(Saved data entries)
======
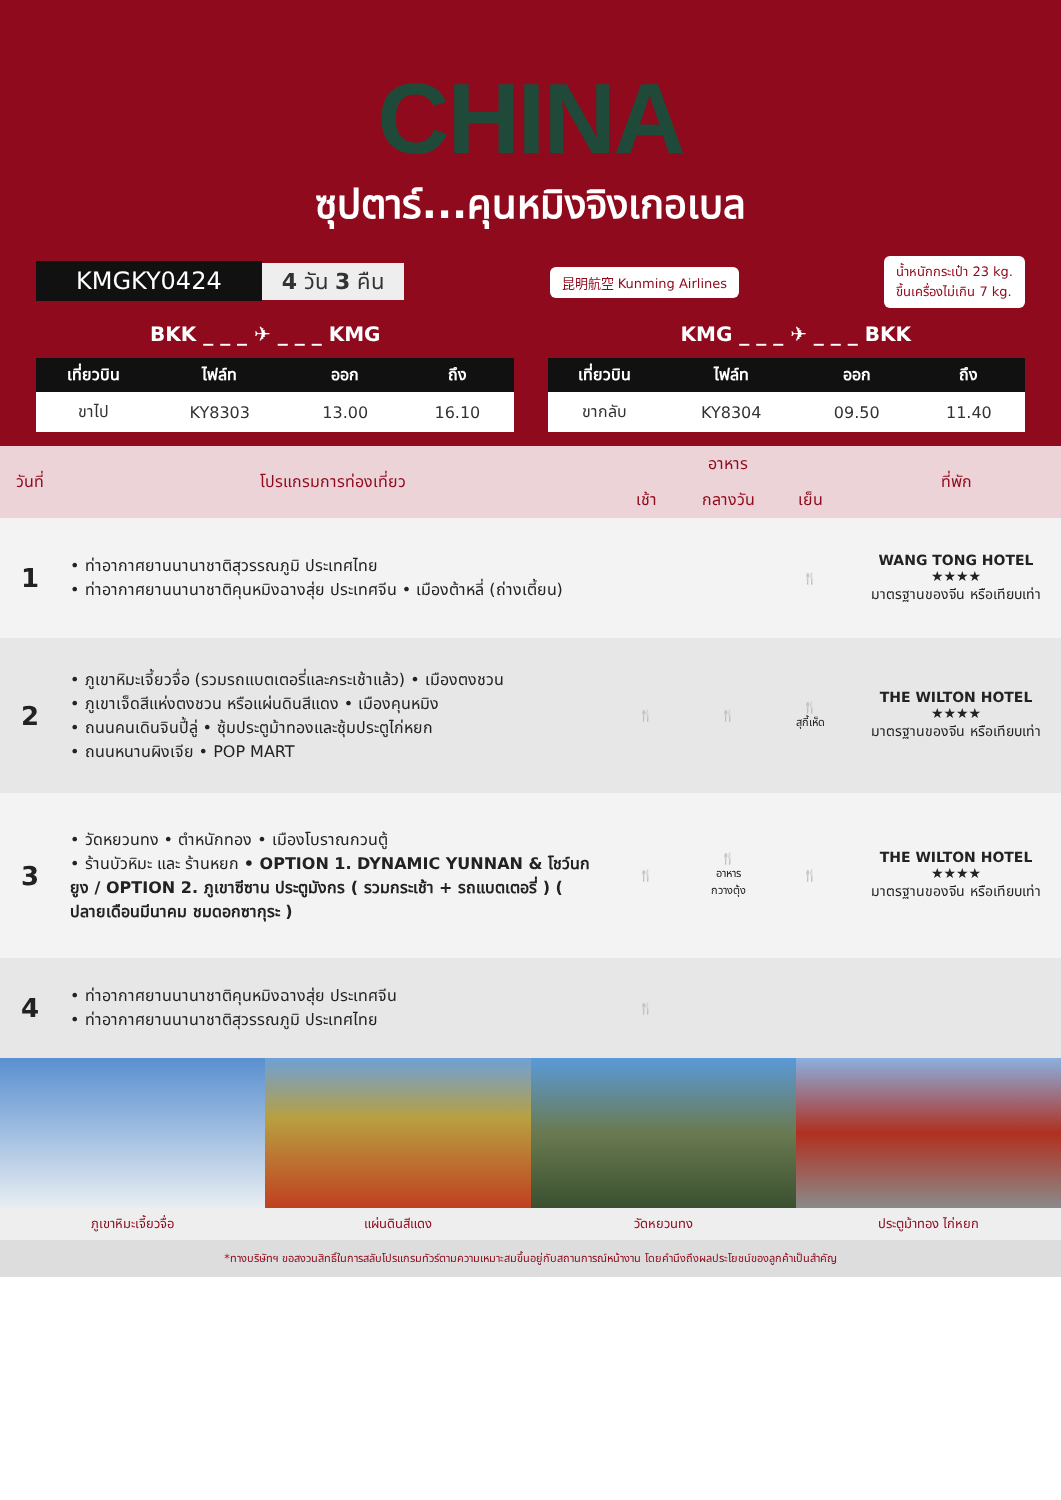CHINA
ซุปตาร์...คุนหมิงจิงเกอเบล
KMGKY0424 4 วัน 3 คืน
昆明航空 Kunming Airlines
น้ำหนักกระเป๋า 23 kg.
ขึ้นเครื่องไม่เกิน 7 kg.
BKK _ _ _ ✈ _ _ _ KMG KMG _ _ _ ✈ _ _ _ BKK
| เที่ยวบิน | ไฟล์ท | ออก | ถึง |
| --- | --- | --- | --- |
| ขาไป | KY8303 | 13.00 | 16.10 |
| เที่ยวบิน | ไฟล์ท | ออก | ถึง |
| --- | --- | --- | --- |
| ขากลับ | KY8304 | 09.50 | 11.40 |
| วันที่ | โปรแกรมการท่องเที่ยว | อาหาร | | | ที่พัก |
| --- | --- | --- | --- | --- | --- |
| | | เช้า | กลางวัน | เย็น | |
| 1 | • ท่าอากาศยานนานาชาติสุวรรณภูมิ ประเทศไทย • ท่าอากาศยานนานาชาติคุนหมิงฉางสุ่ย ประเทศจีน • เมืองต้าหลี่ (ถ่างเตี้ยน) | | | 🍴 | WANG TONG HOTEL ★★★★ มาตรฐานของจีน หรือเทียบเท่า |
| 2 | • ภูเขาหิมะเจี้ยวจื่อ (รวมรถแบตเตอรี่และกระเช้าแล้ว) • เมืองตงชวน • ภูเขาเจ็ดสีแห่งตงชวน หรือแผ่นดินสีแดง • เมืองคุนหมิง • ถนนคนเดินจินปี้ลู่ • ซุ้มประตูม้าทองและซุ้มประตูไก่หยก • ถนนหนานผิงเจีย • POP MART | 🍴 | 🍴 | 🍴 สุกี้เห็ด | THE WILTON HOTEL ★★★★ มาตรฐานของจีน หรือเทียบเท่า |
| 3 | • วัดหยวนทง • ตำหนักทอง • เมืองโบราณกวนตู้ • ร้านบัวหิมะ และ ร้านหยก • OPTION 1. DYNAMIC YUNNAN & โชว์นกยูง / OPTION 2. ภูเขาซีซาน ประตูมังกร ( รวมกระเช้า + รถแบตเตอรี่ ) ( ปลายเดือนมีนาคม ชมดอกซากุระ ) | 🍴 | 🍴 อาหาร กวางตุ้ง | 🍴 | THE WILTON HOTEL ★★★★ มาตรฐานของจีน หรือเทียบเท่า |
| 4 | • ท่าอากาศยานนานาชาติคุนหมิงฉางสุ่ย ประเทศจีน • ท่าอากาศยานนานาชาติสุวรรณภูมิ ประเทศไทย | 🍴 | | | |
ภูเขาหิมะเจี้ยวจื่อ แผ่นดินสีแดง วัดหยวนทง ประตูม้าทอง ไก่หยก
*ทางบริษัทฯ ขอสงวนสิทธิ์ในการสลับโปรแกรมทัวร์ตามความเหมาะสมขึ้นอยู่กับสถานการณ์หน้างาน โดยคำนึงถึงผลประโยชน์ของลูกค้าเป็นสำคัญ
======
TASK BRIEF: State how many lines of the records hold the string "อาหาร", and nothing else.

TASK SOLUTION: 2